Crash Air France Rio-Paris: Le BEA  a rendu son rapport

Air France Rio Paris

Le rapport d’enquête sur le crash du vol Rio-Paris qui avait causé la mort de 228 personnes en juin 2009,  vient d’être rendu publique jeudi dernier par le Bureau d’enquête et d’Analyses (BEA).

D’après le BEA, l’accident du vol Air France Rio Paris, serait dû à un ensemble d’erreurs humaines et de défaillances techniques.  Après 3 ans d’enquêtes, le Bureau d’Enquêtes et d’Analyses, vise des défaillances dût à l’ergonomie de l’avion mais aussi aux actions injustifiées des pilotes de l’Airbus A330.

Concernant l’élément déclencheur, le BEA confirme comme lors de ces précédents rapports, que c’est le givrage des sondes de vitesse Pilot, fabriqué par Thales,  qui a faussé temporairement la mesure des vitesses.

Deux événements ont conduit à l’accident, l’obstruction des sondes de vitesse Pilot et la non reconnaissance du décrochage. L’équipage dans un état de perte quasi-totale de la situation.

La mauvaise réaction de l’équipage lors de cet accident amène à penser a un défaut de leur formation. Les enquêteurs estiment même, qu’ils ont pu être induits en erreur par les directeurs de vol, des instruments qui auraient dû être coupé par l’équipage dès le début des anomalies.

Le directeur de vol donnait des ordres à cabrer qui ont probablement influé sur le pilote en fonction. Les pilotes se raccrochent à ce qu’ils suivent habituellement (…) Lorsqu’on a perdu conscience de la situation, on se raccroche à ce qu’on a l’habitude de suivre. En l’absence de formation spécifique … l’immense majorité des équipages aurait suivi les informations du directeur de vol.

De plus le BEA a tenté d’expliqué les raisons pour les quelles l’équipage n’a pas porté attention à l’alarme de décrochage qui a pourtant sonné à plusieurs moments.

La conséquence de l’absence d’identification de l’alarme sonore, de l’apparition au début de l’évènement d’alarmes furtives pouvant être considérées come non pertinentes.

D’après Sébastien David, responsable du groupe de recherche sur les facteurs humains précise qu’un stresse intense peut amener des personnes à ignorer des signaux d’alarmes. Jean-Paul Troadec, directeur du BEA a d’ailleurs ajouté :

Si le BEA pensait que cet accident était dû uniquement à l’équipage, on n’aurait pas fait de recommandations sur les systèmes, sur la formation, etc. Ce qui veut dire que cet accident aurait sans doute pu arriver à d’autres équipages.

La BEA précise donc l’importance de  la formation et de l’entrainement des pilotes pour qu’ils  aient une meilleure connaissance des systêmes d’avion en cas de situation inhabituelle.

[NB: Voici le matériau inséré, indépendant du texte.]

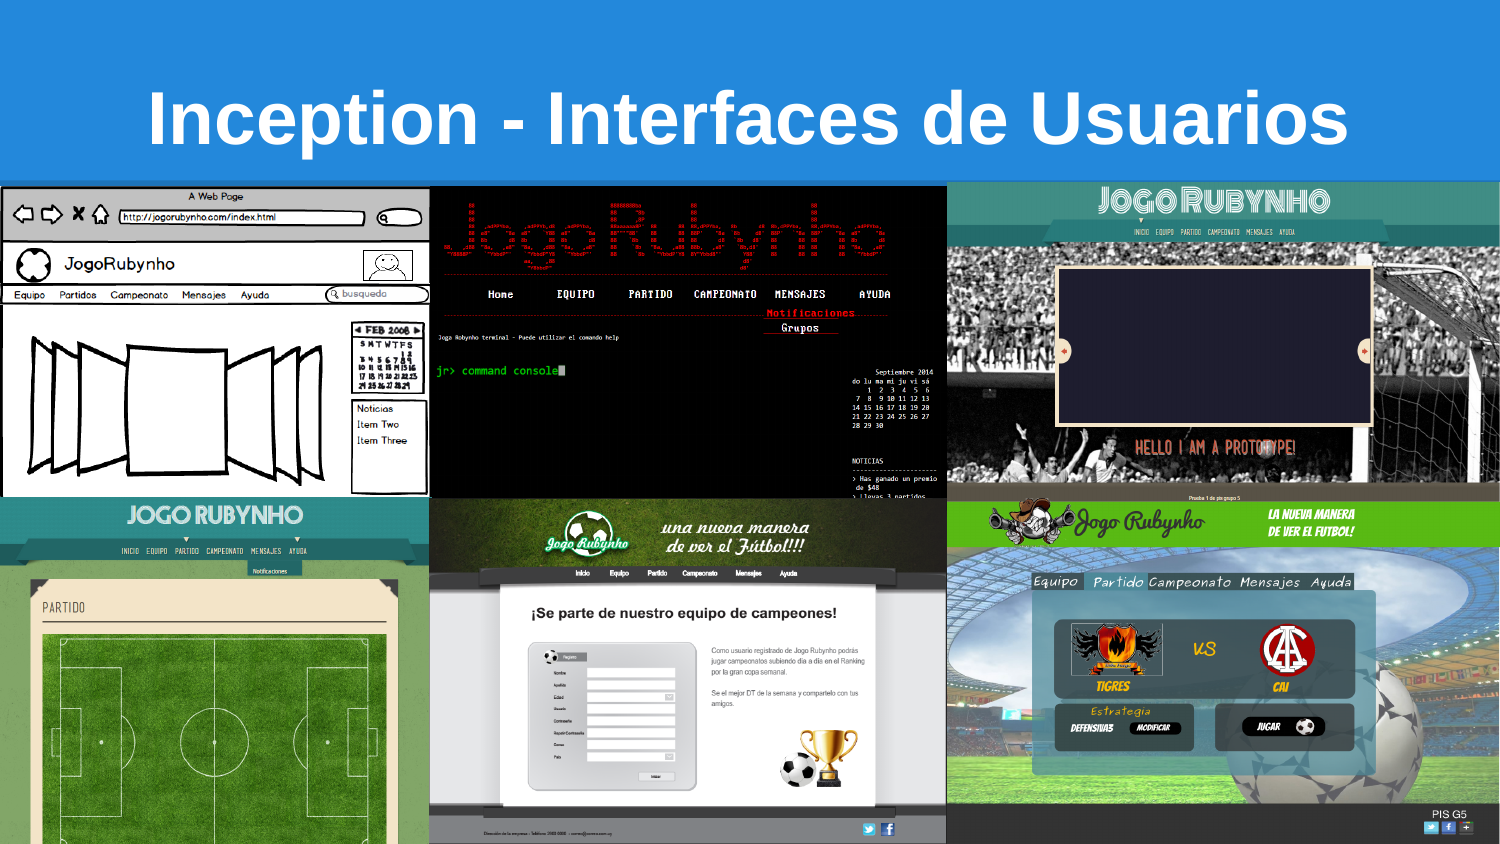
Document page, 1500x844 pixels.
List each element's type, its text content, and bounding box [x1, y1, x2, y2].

picture [0, 182, 1500, 844]
title Inception - Interfaces de Usuarios [75, 33, 1425, 175]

Airbus a déclaré avoir pris les mesures obligatoires pour améliorer la sécurité aérienne. Précisant dans un communiqué que le groupe avait déjà commencé à travailler au niveau industriel afin de renforcer les exigences relatives à la résistance des sondes Pilot.

Quand à Air France, le groupe a tenu à défendre son équipage décédé dans le crash.

Le rapport du BEA décrit un équipage qui agit en fonction des informations fournies par les instruments et systêmes de bord, et du comportement de l’avion tel qu’il était perceptible dans le cockpit.